[Source records]
◇ ◇ ◇ ◇ ◇ ◇ ◇
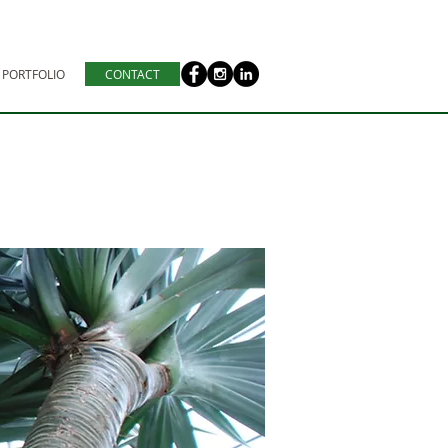
PORTFOLIO
CONTACT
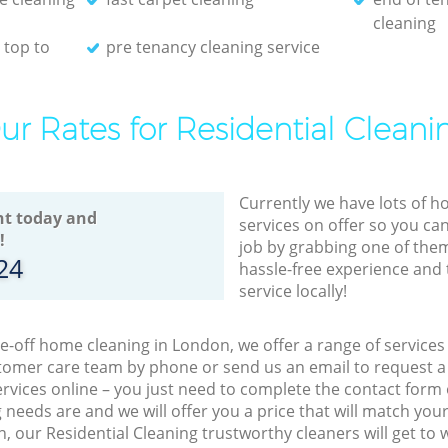
cleaning
 top to
pre tenancy cleaning service
ur Rates for Residential Cleani
Currently we have lots of h
t today and
services on offer so you ca
!
job by grabbing one of the
24
hassle-free experience and 
service locally!
ne-off home cleaning in London, we offer a range of service
tomer care team by phone or send us an email to request a f
vices online – you just need to complete the contact form 
needs are and we will offer you a price that will match you
, our Residential Cleaning trustworthy cleaners will get to 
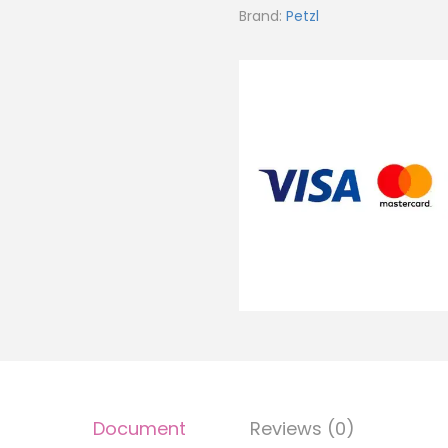
Brand:
Petzl
Document
Reviews (0)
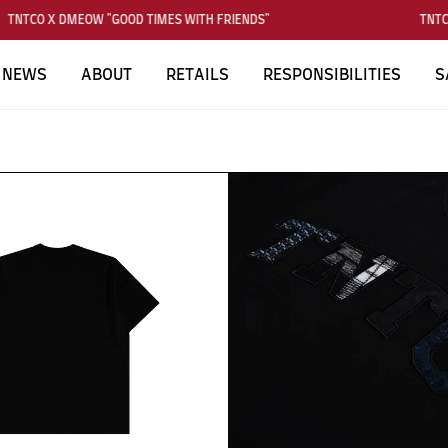
TNTCO X DMEOW "GOOD TIMES WITH FRIENDS"
TNTCO
NEWS
ABOUT
RETAILS
RESPONSIBILITIES
S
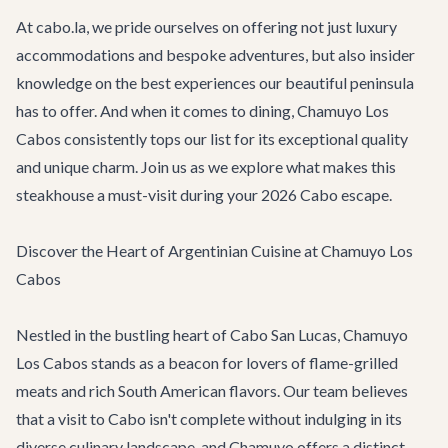
At cabo.la, we pride ourselves on offering not just luxury
accommodations and bespoke adventures, but also insider
knowledge on the best experiences our beautiful peninsula
has to offer. And when it comes to dining, Chamuyo Los
Cabos consistently tops our list for its exceptional quality
and unique charm. Join us as we explore what makes this
steakhouse a must-visit during your 2026 Cabo escape.
Discover the Heart of Argentinian Cuisine at Chamuyo Los
Cabos
Nestled in the bustling heart of Cabo San Lucas, Chamuyo
Los Cabos stands as a beacon for lovers of flame-grilled
meats and rich South American flavors. Our team believes
that a visit to Cabo isn't complete without indulging in its
diverse culinary landscape, and Chamuyo offers a distinct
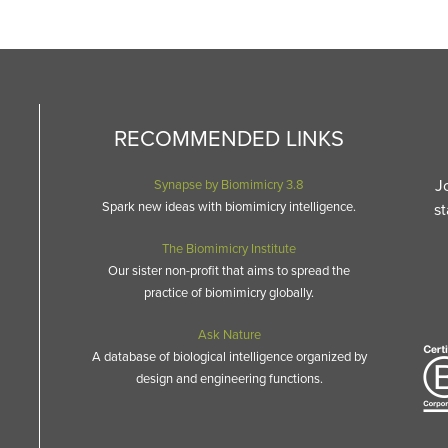
RECOMMENDED LINKS
J
Synapse by Biomimicry 3.8
Spark new ideas with biomimicry intelligence.
st
The Biomimicry Institute
Our sister non-profit that aims to spread the
practice of biomimicry globally.
Ask Nature
A database of biological intelligence organized by
design and engineering functions.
◇ ◇ ◇ ◇ ◇ ◇ ◇
[To do]
Look over the records above and filter for each line with the word "TNTCO".

[Solution]
TNTCO X DMEOW "GOOD TIMES WITH FRIENDS"
TNTCO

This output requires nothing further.